No es el temor al mal, sino el amor a Dios, la fuerza que impulsa y respalda el fervoroso deseo de no permitir que las sugestiones de la llamada naturaleza carnal nos desvíen de la línea recta trazada espiritualmente. Este amor es el resultado natural del entendimiento, que nos da el Cristo, de la bondad inmaculada de Dios. Es este entendimiento el que nos inspira para abandonar el error. Desarrollamos una disposición total para seguir el camino por el cual nos guía la ley de la sabiduría fundamental de Dios, y esto, a su vez, nos trae la convicción, cristianamente científica de que en esa, y sólo en esa dirección, se halla el desarrollo continuo de la Vida y el Amor, sin trabas, con sus amplias recompensas de éxito verdadero, utilidad genuina y una vida plena.

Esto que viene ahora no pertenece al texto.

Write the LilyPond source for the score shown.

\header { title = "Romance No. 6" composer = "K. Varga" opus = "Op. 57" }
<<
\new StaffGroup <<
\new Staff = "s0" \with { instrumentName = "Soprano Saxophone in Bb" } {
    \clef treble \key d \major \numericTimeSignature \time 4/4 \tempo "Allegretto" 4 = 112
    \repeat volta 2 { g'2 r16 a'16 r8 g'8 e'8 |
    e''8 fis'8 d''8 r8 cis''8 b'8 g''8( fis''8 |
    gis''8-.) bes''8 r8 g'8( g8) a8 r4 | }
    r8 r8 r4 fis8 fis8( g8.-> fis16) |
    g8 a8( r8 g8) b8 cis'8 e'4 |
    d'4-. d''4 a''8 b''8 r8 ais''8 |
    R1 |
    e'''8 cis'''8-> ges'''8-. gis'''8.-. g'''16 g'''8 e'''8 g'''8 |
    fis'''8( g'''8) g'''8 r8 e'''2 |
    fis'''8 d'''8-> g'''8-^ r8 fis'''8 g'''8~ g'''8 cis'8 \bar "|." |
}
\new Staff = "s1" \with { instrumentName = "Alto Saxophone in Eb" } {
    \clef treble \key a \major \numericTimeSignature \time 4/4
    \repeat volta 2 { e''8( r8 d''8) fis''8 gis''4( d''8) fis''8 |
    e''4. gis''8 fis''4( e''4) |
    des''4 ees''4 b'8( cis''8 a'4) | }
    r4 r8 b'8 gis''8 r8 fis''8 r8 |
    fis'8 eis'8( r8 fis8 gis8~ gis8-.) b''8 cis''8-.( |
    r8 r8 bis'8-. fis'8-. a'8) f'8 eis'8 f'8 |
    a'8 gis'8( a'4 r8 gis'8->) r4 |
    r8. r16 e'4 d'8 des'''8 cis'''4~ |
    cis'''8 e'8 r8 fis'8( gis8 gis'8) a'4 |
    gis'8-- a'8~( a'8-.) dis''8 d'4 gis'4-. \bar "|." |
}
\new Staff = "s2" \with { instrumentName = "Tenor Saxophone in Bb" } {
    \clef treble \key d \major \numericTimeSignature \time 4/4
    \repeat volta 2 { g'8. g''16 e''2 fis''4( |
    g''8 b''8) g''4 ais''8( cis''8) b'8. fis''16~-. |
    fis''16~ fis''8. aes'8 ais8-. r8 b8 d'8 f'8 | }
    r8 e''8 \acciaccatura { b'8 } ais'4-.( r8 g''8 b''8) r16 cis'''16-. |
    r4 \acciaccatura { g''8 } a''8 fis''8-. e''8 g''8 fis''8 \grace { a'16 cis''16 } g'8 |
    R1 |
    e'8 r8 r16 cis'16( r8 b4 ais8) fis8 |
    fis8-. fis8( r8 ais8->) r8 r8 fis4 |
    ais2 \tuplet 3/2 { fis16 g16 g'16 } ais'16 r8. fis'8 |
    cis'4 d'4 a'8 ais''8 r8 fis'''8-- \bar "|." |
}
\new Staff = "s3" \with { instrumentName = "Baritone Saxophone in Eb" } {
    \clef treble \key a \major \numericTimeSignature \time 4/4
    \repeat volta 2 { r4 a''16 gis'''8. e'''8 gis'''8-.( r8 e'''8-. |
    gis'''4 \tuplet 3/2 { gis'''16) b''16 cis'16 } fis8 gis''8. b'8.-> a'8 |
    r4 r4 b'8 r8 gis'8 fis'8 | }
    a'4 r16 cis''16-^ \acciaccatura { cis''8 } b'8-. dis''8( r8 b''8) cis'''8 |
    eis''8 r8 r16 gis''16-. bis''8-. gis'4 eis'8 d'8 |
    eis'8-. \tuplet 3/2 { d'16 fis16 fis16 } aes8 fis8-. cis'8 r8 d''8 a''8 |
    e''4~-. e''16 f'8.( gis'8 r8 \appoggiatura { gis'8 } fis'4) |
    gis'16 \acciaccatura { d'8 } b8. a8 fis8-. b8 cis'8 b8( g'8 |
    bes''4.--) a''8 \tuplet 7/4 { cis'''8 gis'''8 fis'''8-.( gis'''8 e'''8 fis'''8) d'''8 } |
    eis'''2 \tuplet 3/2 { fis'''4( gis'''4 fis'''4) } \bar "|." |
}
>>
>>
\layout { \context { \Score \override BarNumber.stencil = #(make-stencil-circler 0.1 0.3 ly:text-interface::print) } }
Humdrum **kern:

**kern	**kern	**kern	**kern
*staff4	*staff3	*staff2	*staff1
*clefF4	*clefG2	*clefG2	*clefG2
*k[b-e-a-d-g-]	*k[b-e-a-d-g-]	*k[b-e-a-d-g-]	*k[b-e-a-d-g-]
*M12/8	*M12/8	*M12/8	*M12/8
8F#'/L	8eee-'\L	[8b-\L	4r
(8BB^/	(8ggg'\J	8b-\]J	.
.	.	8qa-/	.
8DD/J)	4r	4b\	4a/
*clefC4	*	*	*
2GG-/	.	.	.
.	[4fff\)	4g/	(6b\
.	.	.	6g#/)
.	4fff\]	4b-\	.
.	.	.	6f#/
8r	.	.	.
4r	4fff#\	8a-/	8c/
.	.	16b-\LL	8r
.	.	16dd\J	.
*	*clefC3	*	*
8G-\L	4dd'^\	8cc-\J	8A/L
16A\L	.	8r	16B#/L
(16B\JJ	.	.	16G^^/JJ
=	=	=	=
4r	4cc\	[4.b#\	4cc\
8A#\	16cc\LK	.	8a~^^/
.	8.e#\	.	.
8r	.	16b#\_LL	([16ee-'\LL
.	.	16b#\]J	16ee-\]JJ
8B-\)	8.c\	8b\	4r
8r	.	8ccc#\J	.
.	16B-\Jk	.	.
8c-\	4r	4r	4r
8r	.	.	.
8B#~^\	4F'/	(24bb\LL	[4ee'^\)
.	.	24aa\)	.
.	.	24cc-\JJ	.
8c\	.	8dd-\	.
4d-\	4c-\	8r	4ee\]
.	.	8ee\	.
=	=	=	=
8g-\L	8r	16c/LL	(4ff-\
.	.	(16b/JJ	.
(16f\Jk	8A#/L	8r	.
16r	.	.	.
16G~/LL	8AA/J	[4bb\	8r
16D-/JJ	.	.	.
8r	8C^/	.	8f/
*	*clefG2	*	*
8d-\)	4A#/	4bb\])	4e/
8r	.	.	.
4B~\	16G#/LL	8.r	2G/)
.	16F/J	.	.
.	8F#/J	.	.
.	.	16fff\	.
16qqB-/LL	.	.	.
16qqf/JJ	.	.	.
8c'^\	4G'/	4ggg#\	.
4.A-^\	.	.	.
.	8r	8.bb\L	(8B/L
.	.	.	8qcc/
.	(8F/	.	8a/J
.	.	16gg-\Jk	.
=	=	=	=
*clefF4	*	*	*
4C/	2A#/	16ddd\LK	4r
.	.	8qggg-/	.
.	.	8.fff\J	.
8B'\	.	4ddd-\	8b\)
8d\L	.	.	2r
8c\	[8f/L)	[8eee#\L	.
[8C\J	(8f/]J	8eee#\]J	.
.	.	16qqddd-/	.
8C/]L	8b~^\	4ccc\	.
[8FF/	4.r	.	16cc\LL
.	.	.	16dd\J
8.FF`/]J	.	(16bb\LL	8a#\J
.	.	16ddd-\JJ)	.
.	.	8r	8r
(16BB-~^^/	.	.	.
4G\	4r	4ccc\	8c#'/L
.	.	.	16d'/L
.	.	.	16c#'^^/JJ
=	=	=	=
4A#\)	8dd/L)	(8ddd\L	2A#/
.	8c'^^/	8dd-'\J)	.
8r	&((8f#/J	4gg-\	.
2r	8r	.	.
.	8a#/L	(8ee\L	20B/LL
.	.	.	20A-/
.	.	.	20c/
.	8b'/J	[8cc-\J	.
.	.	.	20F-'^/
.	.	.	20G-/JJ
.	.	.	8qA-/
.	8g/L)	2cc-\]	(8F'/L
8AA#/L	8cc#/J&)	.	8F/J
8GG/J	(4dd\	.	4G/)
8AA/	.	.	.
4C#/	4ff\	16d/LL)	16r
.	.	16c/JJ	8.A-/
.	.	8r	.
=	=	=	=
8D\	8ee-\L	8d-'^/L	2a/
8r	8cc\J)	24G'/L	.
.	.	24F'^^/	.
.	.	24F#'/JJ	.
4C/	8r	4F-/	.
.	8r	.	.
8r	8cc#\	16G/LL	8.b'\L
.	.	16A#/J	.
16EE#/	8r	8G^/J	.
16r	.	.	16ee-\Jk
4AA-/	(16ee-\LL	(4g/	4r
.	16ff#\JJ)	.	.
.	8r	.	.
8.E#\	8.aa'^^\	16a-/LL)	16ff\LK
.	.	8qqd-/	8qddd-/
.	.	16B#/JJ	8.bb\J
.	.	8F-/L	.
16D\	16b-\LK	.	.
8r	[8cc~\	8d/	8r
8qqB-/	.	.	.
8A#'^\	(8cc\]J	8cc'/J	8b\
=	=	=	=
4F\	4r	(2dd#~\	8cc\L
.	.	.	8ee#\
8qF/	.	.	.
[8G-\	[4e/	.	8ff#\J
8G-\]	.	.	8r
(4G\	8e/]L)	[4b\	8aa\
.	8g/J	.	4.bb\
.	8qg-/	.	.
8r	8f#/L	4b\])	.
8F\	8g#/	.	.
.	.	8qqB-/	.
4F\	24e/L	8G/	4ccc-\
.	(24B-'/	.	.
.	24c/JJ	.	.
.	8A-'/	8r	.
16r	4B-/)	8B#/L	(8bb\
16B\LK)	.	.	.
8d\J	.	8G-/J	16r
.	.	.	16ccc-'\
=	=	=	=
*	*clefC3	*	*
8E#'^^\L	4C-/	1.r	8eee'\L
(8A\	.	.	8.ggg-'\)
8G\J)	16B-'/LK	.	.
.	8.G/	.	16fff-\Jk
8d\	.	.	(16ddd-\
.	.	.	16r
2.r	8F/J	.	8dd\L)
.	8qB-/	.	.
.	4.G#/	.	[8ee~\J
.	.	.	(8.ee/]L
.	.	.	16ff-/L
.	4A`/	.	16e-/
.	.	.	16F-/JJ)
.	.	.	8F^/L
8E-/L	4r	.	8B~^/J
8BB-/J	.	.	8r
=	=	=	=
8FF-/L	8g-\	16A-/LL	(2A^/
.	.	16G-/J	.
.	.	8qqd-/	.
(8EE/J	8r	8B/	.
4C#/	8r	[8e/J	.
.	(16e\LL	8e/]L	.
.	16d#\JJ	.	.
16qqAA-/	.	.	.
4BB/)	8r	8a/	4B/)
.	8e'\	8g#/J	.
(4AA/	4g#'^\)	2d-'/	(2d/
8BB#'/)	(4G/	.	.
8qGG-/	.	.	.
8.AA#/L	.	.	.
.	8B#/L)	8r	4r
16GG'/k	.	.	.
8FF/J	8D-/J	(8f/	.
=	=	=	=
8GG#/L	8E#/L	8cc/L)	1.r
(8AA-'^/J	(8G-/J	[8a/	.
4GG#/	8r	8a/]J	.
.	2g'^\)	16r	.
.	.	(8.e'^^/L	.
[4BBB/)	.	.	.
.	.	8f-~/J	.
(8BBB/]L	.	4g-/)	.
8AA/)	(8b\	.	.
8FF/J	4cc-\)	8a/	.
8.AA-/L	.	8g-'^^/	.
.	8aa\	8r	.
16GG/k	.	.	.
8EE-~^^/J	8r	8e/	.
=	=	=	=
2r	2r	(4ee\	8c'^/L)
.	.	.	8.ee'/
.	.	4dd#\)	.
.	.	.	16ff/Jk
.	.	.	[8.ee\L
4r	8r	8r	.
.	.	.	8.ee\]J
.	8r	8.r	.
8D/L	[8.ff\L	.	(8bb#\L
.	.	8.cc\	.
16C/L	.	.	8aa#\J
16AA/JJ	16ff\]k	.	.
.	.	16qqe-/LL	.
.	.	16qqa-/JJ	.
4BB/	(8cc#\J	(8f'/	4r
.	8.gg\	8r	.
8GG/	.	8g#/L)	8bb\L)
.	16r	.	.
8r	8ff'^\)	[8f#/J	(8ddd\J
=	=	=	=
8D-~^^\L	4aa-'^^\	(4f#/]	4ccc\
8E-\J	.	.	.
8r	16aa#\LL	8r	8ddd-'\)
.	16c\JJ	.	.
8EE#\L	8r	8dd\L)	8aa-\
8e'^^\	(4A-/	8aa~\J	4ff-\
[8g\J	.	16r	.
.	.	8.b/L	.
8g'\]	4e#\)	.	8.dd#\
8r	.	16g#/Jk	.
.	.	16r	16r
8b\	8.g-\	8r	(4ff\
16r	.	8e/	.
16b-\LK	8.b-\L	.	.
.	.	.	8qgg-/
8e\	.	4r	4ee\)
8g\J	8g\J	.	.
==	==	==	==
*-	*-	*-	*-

El Cristo, la Verdad, nos pide que diariamente examinemos nuestros pensamientos, nos demos respuestas sinceras y aceptemos alegremente la dirección de la Mente divina. Esta exhortación constante y las recompensas de nuestra sincera respuesta a ella, están bellamente expuestas en el viejo proverbio hebreo: “Sobre toda cosa guardada, guarda tu corazón; porque de él mana la vida... Examina la senda de tus pies, y todos tus caminos sean rectos” (Proverbios 4:23, 26).